• **TASK REQUIREMENTS**
1. From the passage on wills and inheritances, extract the portion starting with "A Will is a" and going on through "minimum tax outflow.", reproducing it word for word.
2. Extend the passage on wills and inheritances from where it stops, continuing directly after its final sentence.

• **DOCUMENT EXCERPT**
========

Sunday, September 27, 2009

Wills & Inheritances

Wills & Inheritances

A Will is a document that ensures that one’s wishes with respect to his / her assets and property are followed even after
the person’s death. One often hears of the complications and problems that arise should a person die without making a
will. But people still put off making one because it is a topic they are uncomfortable with. However, if a person desires
that there should be no disputes over his property after his death, and that his property should be transferred without
any dispute and complications to his heirs, relatives, friends, etc. in the manner he wishes, then he should make a will. Besides,
some tax planning can also be done, by making a will. If the person making the will is of the opinion that the immediate
beneficiaries will have to bear a higher tax burden in the event of inheritance, he can plan his will in such a
manner that the beneficiary will incur a minimum tax outflow.

========

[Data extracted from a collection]
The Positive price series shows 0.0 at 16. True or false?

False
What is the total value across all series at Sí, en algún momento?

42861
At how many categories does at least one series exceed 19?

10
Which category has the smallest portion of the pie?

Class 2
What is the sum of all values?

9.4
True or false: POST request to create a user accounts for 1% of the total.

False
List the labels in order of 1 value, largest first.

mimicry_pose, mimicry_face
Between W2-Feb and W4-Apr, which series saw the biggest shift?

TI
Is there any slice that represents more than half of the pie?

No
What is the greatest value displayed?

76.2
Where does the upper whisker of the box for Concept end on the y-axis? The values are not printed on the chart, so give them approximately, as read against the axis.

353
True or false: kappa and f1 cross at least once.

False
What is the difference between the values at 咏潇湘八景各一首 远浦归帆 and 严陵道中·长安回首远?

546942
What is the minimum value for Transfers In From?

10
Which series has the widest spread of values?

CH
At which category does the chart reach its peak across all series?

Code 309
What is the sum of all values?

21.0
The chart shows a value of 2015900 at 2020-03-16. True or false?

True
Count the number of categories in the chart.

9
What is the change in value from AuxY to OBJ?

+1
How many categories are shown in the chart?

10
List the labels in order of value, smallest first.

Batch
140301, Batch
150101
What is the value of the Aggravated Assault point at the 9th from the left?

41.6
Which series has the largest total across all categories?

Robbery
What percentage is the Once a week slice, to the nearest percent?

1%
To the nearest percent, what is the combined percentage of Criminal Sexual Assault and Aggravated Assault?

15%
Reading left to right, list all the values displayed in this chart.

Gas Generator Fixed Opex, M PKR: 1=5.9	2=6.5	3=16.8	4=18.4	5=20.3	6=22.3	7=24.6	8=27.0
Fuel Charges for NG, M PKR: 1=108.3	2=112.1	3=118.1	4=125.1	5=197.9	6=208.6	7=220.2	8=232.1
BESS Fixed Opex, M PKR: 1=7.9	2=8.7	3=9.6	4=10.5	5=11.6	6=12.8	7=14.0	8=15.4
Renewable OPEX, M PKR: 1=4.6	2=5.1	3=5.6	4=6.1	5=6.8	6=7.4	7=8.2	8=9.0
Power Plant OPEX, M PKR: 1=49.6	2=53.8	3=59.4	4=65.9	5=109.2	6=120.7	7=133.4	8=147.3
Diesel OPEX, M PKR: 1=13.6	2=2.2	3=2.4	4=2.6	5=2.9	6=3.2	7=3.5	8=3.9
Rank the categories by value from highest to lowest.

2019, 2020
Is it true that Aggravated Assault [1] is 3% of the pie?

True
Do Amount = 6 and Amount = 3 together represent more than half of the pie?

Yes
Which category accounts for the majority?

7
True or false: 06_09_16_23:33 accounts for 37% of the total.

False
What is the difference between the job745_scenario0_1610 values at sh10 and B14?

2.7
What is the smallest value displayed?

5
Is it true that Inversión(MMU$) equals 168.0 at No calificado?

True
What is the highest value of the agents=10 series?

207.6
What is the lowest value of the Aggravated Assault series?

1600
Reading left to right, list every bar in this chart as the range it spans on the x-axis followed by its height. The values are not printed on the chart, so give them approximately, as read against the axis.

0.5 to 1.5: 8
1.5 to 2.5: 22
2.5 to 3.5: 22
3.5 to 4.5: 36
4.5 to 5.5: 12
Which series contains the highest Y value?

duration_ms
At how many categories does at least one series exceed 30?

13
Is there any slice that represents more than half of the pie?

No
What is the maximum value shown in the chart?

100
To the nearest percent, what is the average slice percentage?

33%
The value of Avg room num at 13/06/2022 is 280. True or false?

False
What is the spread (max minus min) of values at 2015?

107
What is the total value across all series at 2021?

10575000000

========

• **ANSWERS FOR EACH ITEM**
1.
A Will is a document that ensures that one’s wishes with respect to his / her assets and property are followed even after
the person’s death. One often hears of the complications and problems that arise should a person die without making a
will. But people still put off making one because it is a topic they are uncomfortable with. However, if a person desires
that there should be no disputes over his property after his death, and that his property should be transferred without
any dispute and complications to his heirs, relatives, friends, etc. in the manner he wishes, then he should make a will. Besides,
some tax planning can also be done, by making a will. If the person making the will is of the opinion that the immediate
beneficiaries will have to bear a higher tax burden in the event of inheritance, he can plan his will in such a
manner that the beneficiary will incur a minimum tax outflow.

2.
If a person does not make a will or use some other legal method to transfer his property when he dies, the State or Personal
Law will determine what is to happen to his property. This process is called intestate succession wherein the person’s
property is distributed between the spouse and children or in the absence of either, to other relatives according to
a statutory formula.
Definitions
Will - The legal declaration of the intention of the testator, with respect to his property, which he desires to be carried
into effect after his death. – The Indian Succession Act, 1925.
A Will denotes any testamentary document. – The Indian Penal Code, 1860.
In other words, a Will or a Testament means a document made by person whereby he disposes of his property, but such
disposal comes into effect only after his death.
The person making the will and executing it is called the Testator.
Executor is the legal representative for all purposes of the deceased person (testator).
Administrator is the person appointed by a competent authority, usually a Court, to administer the estate of a deceased
person when there is no executor. This means that if the Testator does not appoint an executor, the court may
appoint an administrator to administer the will.
Legatee/Beneficiary is a person / persons who inherits the property under a Will.
Legacy is the benefit, which passes under a will to the beneficiaries.
Bequest is the benefit bestowed under a will. The bequest can be contingent or conditional. A bequest that is bestowed
on the fulfillment of any stated condition is called a conditional bequest while one that is passed on the occurrence or
non-occurrence of an event is called a contingent bequest.
Devise is the disposition of immovable property under a will.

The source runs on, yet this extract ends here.